In China, South Korea, India, Nepal, and other Asian countries, sons are favored over daughters for their economic value and their ability to carry on the family name. Some prospective parents believe that a female child is more likely to present a financial burden to her family, while a male child is a potential breadwinner who will not require such expenditures as a dowry. Preference for boys where resources are scarce can mean that daughters receive less food, education, and medical care than their brothers. The poor health care and nutrition daughters receive results in a higher child mortality rate among girls than boys.

In China, the problem is particularly acute. The U.S. Department of State, in its 2003 publication Country Reports on Human Rights Practices, stated: "Female infanticide, sex-selective abortions, and the abandonment and neglect of baby girls remained problems due to the traditional preference for sons and the birth limitation policy." This so-called "one child policy," established in 1979, imposed a variety of penalties on most couples who chose to have more than one child. The policy was instituted as law, with minor changes, in 2002. According to the Department of State report, the male-to-female birth ratio in China is about 116.9 to one hundred, as compared with a statistical norm of 106 to one hundred. For second births, which require parents to pay a social compensation fee of one-half to eight times the average workerís annual disposable income, the ratio was even higher, at 151.9 to one hundred.
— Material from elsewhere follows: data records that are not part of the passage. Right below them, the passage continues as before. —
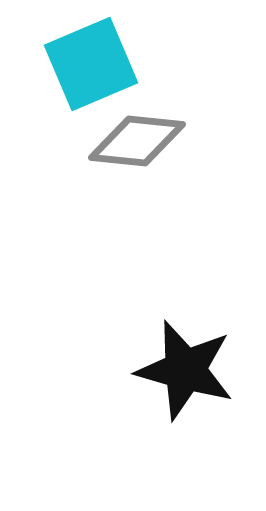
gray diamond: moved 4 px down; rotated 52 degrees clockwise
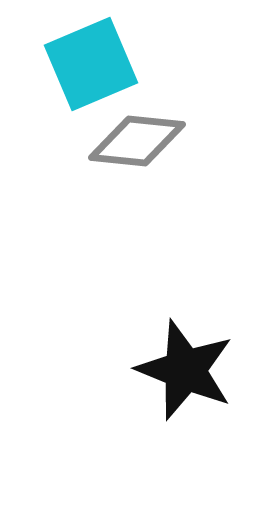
black star: rotated 6 degrees clockwise
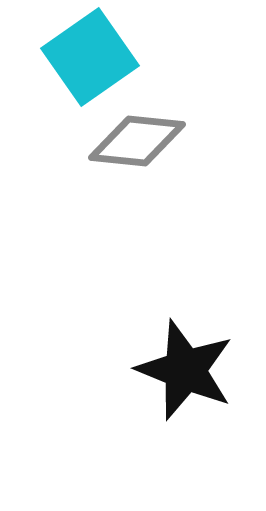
cyan square: moved 1 px left, 7 px up; rotated 12 degrees counterclockwise
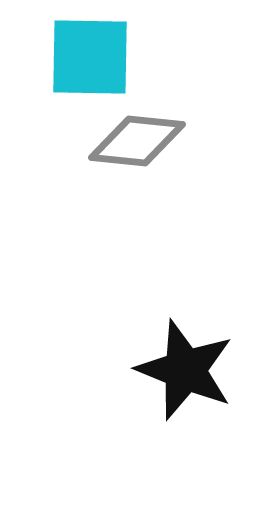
cyan square: rotated 36 degrees clockwise
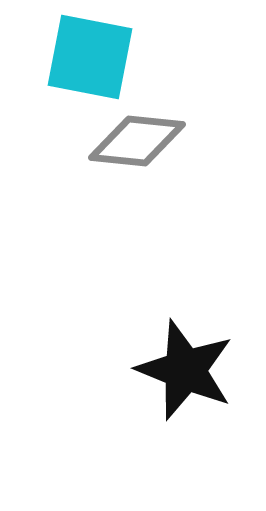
cyan square: rotated 10 degrees clockwise
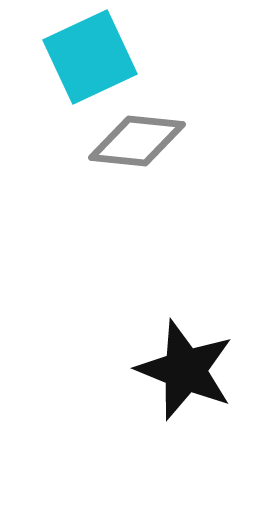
cyan square: rotated 36 degrees counterclockwise
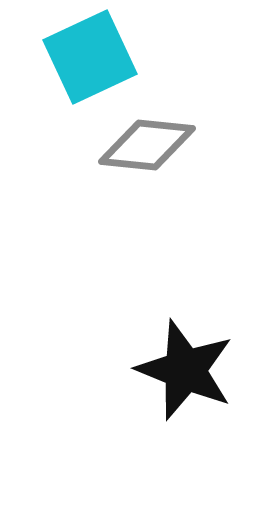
gray diamond: moved 10 px right, 4 px down
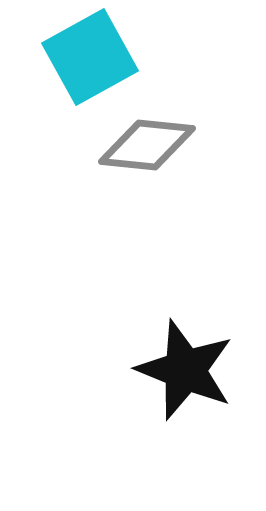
cyan square: rotated 4 degrees counterclockwise
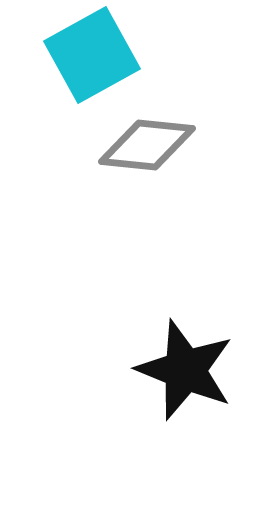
cyan square: moved 2 px right, 2 px up
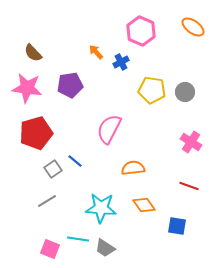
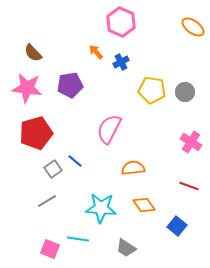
pink hexagon: moved 20 px left, 9 px up
blue square: rotated 30 degrees clockwise
gray trapezoid: moved 21 px right
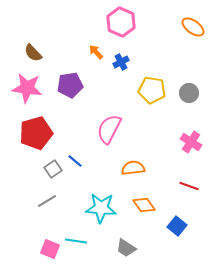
gray circle: moved 4 px right, 1 px down
cyan line: moved 2 px left, 2 px down
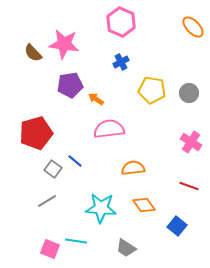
orange ellipse: rotated 10 degrees clockwise
orange arrow: moved 47 px down; rotated 14 degrees counterclockwise
pink star: moved 37 px right, 44 px up
pink semicircle: rotated 56 degrees clockwise
gray square: rotated 18 degrees counterclockwise
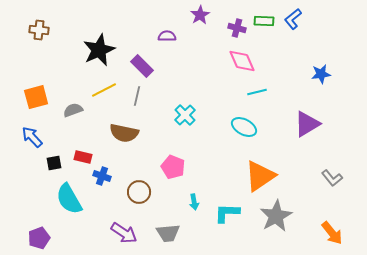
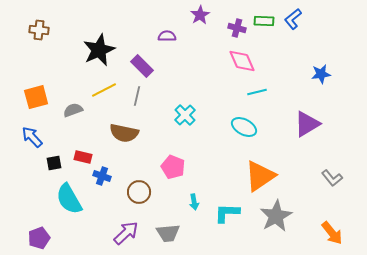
purple arrow: moved 2 px right; rotated 76 degrees counterclockwise
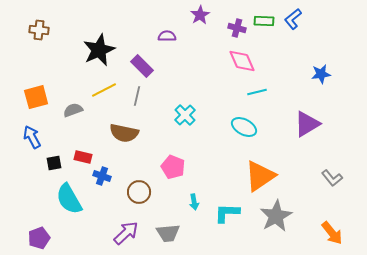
blue arrow: rotated 15 degrees clockwise
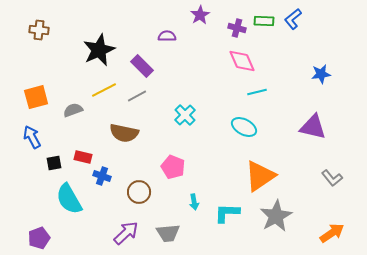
gray line: rotated 48 degrees clockwise
purple triangle: moved 6 px right, 3 px down; rotated 44 degrees clockwise
orange arrow: rotated 85 degrees counterclockwise
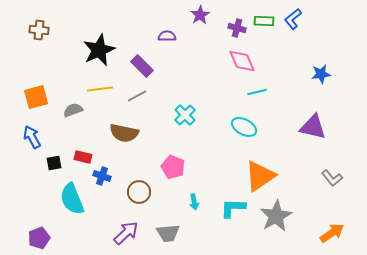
yellow line: moved 4 px left, 1 px up; rotated 20 degrees clockwise
cyan semicircle: moved 3 px right; rotated 8 degrees clockwise
cyan L-shape: moved 6 px right, 5 px up
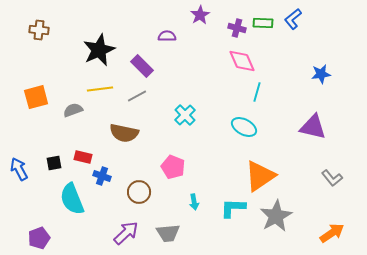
green rectangle: moved 1 px left, 2 px down
cyan line: rotated 60 degrees counterclockwise
blue arrow: moved 13 px left, 32 px down
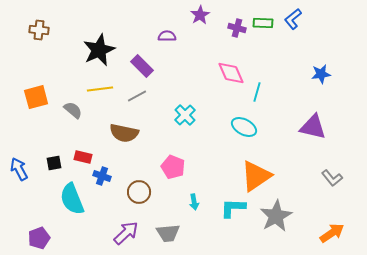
pink diamond: moved 11 px left, 12 px down
gray semicircle: rotated 60 degrees clockwise
orange triangle: moved 4 px left
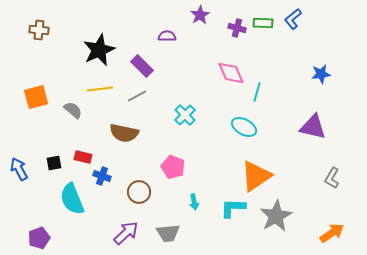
gray L-shape: rotated 70 degrees clockwise
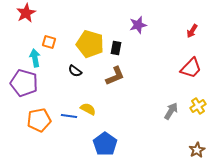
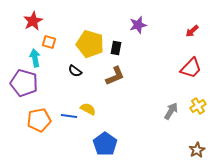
red star: moved 7 px right, 8 px down
red arrow: rotated 16 degrees clockwise
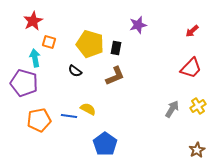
gray arrow: moved 1 px right, 2 px up
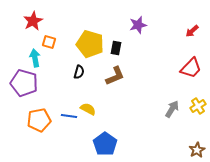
black semicircle: moved 4 px right, 1 px down; rotated 112 degrees counterclockwise
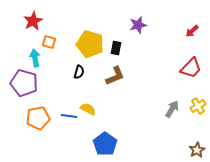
orange pentagon: moved 1 px left, 2 px up
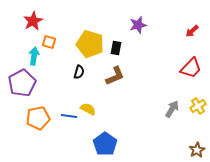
cyan arrow: moved 1 px left, 2 px up; rotated 18 degrees clockwise
purple pentagon: moved 2 px left; rotated 28 degrees clockwise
In India, the male-to-female ratio has increased to one hundred males to every 92.7 females, a large demographic difference. Based on comparisons of male-to-female sex ratios, Princeton University demographer Ansley Coale estimated that at least sixty million women are missing, mainly from Asia and North Africa. These are females who have been aborted, given inferior care in childhood, underfed, and subjected to various forms of gender violence resulting in death.